I was experimenting with simple data points like squares, rectangles, and polygons to forecast my 0D and 1D persistent homology. I'm having trouble predicting persistent homology in the case of a circle. I can figure out 0D persistent homology for the case of the circle and the birth coordinate of H1, but I can't discover any logical explanation for H1's death coordinate. For example, in the picture below:
In the above example, radius of the circle is 1 and H1 is [0.15690251 1.78183484]. I am aware that the first coordinate reflects the time when the closed circle structure is first formed. I know the analytical formula when the birth of the structure will happen. This is given by $R=\frac{s}{2 sin(\pi/n)}$, where R is the radius of the circle, s is the side length of the regular polygon, n is the number of sides of the polygon (The circle inscribes any regular polygon). My goal now is to determine when this structure (circle) will expire, i.e., to develop an analytical formula to forecast the second coordinate of H1.
I have figured that it would be, of course, less than the diameter of the circle. But does there exist any exact analytical formula for this?

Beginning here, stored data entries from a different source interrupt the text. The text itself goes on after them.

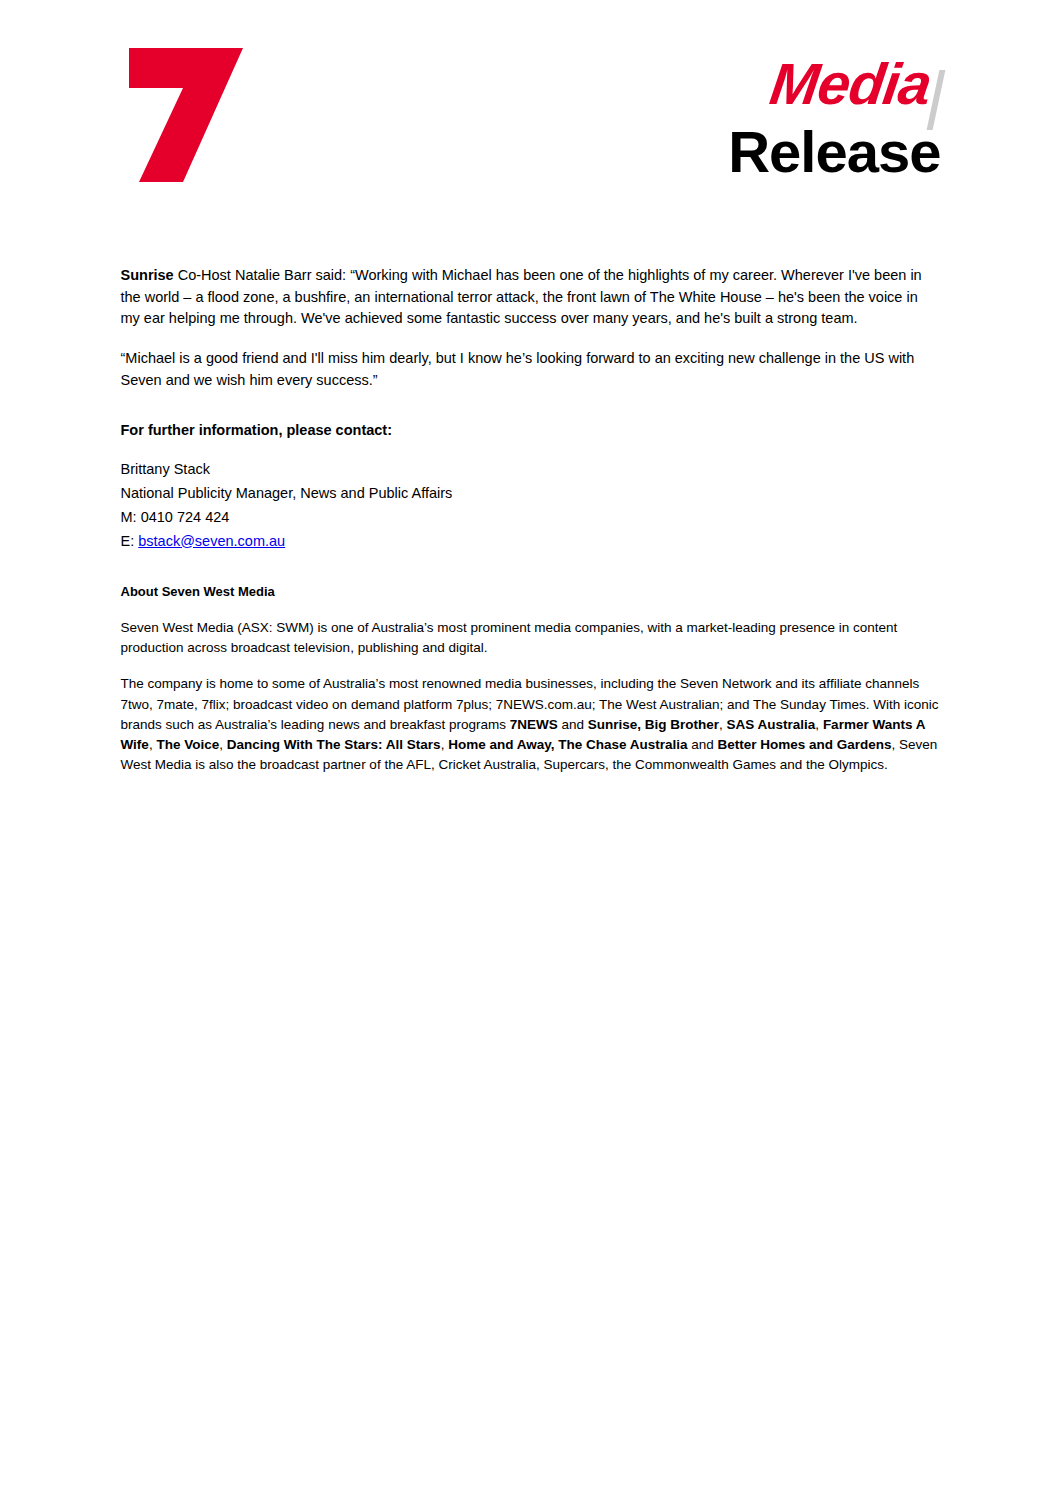Media Release
Sunrise Co-Host Natalie Barr said: “Working with Michael has been one of the highlights of my career. Wherever I've been in the world – a flood zone, a bushfire, an international terror attack, the front lawn of The White House – he's been the voice in my ear helping me through. We've achieved some fantastic success over many years, and he's built a strong team.
“Michael is a good friend and I'll miss him dearly, but I know he’s looking forward to an exciting new challenge in the US with Seven and we wish him every success.”
For further information, please contact:
Brittany Stack
National Publicity Manager, News and Public Affairs
M: 0410 724 424
E: bstack@seven.com.au
About Seven West Media
Seven West Media (ASX: SWM) is one of Australia’s most prominent media companies, with a market-leading presence in content production across broadcast television, publishing and digital.
The company is home to some of Australia’s most renowned media businesses, including the Seven Network and its affiliate channels 7two, 7mate, 7flix; broadcast video on demand platform 7plus; 7NEWS.com.au; The West Australian; and The Sunday Times. With iconic brands such as Australia’s leading news and breakfast programs 7NEWS and Sunrise, Big Brother, SAS Australia, Farmer Wants A Wife, The Voice, Dancing With The Stars: All Stars, Home and Away, The Chase Australia and Better Homes and Gardens, Seven West Media is also the broadcast partner of the AFL, Cricket Australia, Supercars, the Commonwealth Games and the Olympics.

Yes, there exists a known exact analytical formula for this. As JHF says above, if you had the entire circle, then $H_1$ dies once the inscribed equilateral triangles appear in the Vietoris-Rips complex, which is at scale $\sqrt{3}$ with the Euclidean metric in the plane. Now, suppose we have instead $n$ evenly-spaced points around the circle. For convenience, label these points as $0,1,2,\ldots,n-1$ in circular order. If $n$ is a multiple of $3$, say $n=3k$, then $H_1$ dies again once such an equilateral triangle appears --- the side-length of such a triangle is still the distance from vertex $0$ to vertex $k$, which is still equal to $\sqrt{3}$. But if $n$ is not a multiple of $3$, say $n=3k+1$ or $n=3k+2$, then $H_1$ dies once the smallest-diameter triangle appears whose projection to the plane contains the origin. Such a triangle is no longer equilateral, but it is approximately equilateral. When $n=3k+1$, this triangle contains (for example) the vertices $0$, $k+1$, $2k+1$. When $n=3k+2$, this triangle contains (for example) the vertices $0$, $k+1$, $2k+2$. So when $n=3k+1$ or $n=3k+2$, the scale at which this triangle appears, and $H_1$ disappears, is equal to the Euclidean distance between vertex $0$ and vertex $k+1$. For any value of $n$, one can say that the scale at which $H_1$ disappears is equal to the Euclidean distance between vertex $0$ and vertex $\lceil n/3\rceil$. Using trigonometry, one can now solve for an analytical formula of this side-length, as a function of $n$ (and $\lceil n/3\rceil$).
For more on Vietoris--Rips complexes of the circle or of points on the circle, see the papers https://msp.org/pjm/2017/290-1/p01.xhtml and https://link.springer.com/article/10.1007/s00454-016-9803-5 and "Clique complexes of graph powers". Those papers don't use the Euclidean metric on the plane, but instead the path-length metric around the circle (sometimes of circumference 1). But you can use trigonometry to translate back and forth between scale parameters using one metric versus the other.